Transcribe every line of text in the rows below word for word, leaving out the pictures.

>> BEGIN Raw records

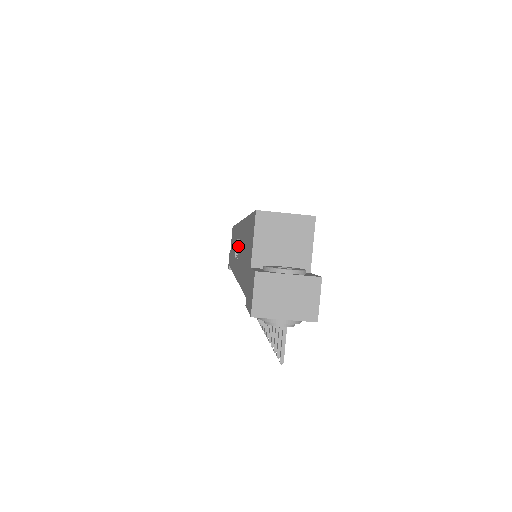
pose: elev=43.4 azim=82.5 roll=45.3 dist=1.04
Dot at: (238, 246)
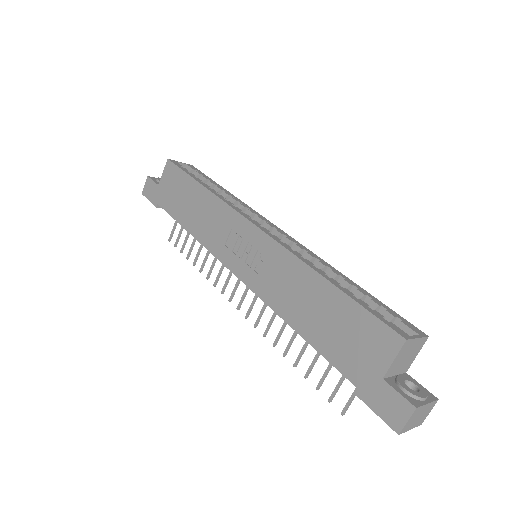
Dot at: (258, 258)
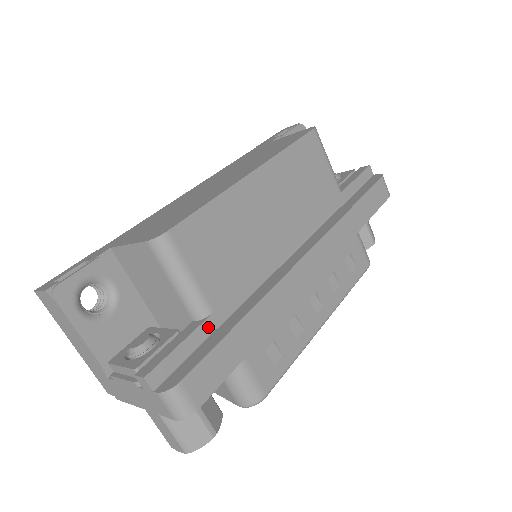
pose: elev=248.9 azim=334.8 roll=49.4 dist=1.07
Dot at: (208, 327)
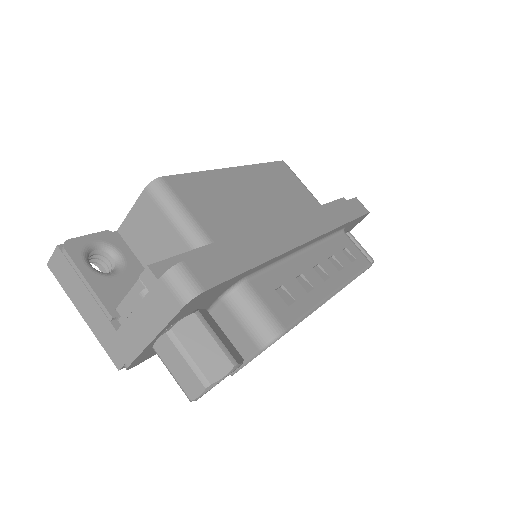
Dot at: occluded
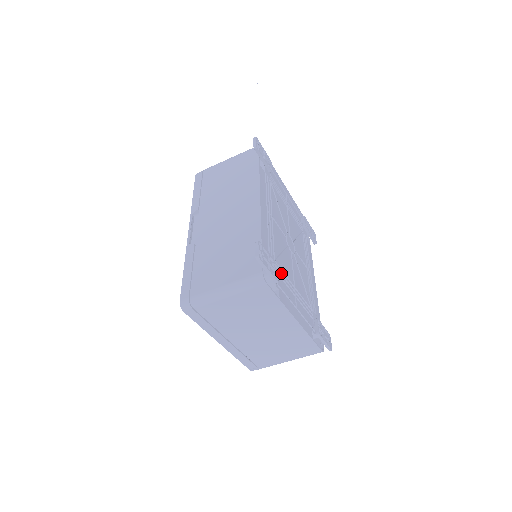
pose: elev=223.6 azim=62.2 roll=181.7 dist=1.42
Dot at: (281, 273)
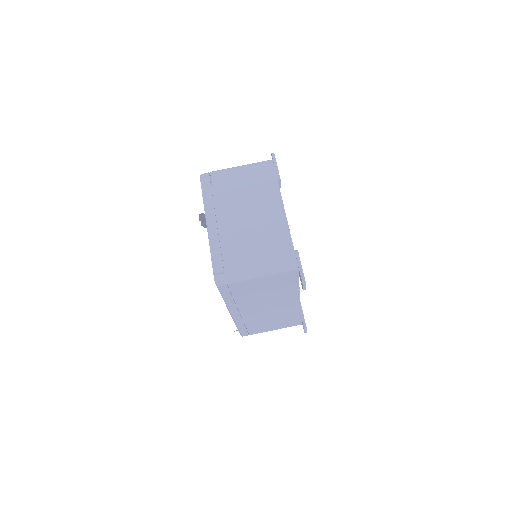
Dot at: occluded
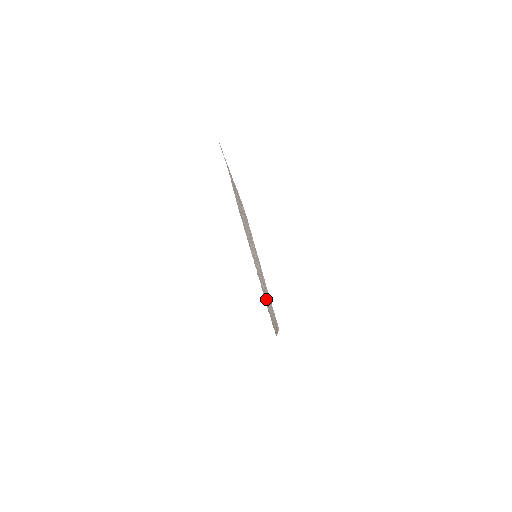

>> END Raw records

# [Solution for this task]
pose: elev=43.4 azim=82.5 roll=45.3 dist=1.04
Dot at: (238, 246)
Dot at: (258, 258)
pose: elev=248.9 azim=334.8 roll=49.4 dist=1.07
Dot at: (208, 327)
Dot at: occluded
pose: elev=223.6 azim=62.2 roll=181.7 dist=1.42
Dot at: (281, 273)
Dot at: occluded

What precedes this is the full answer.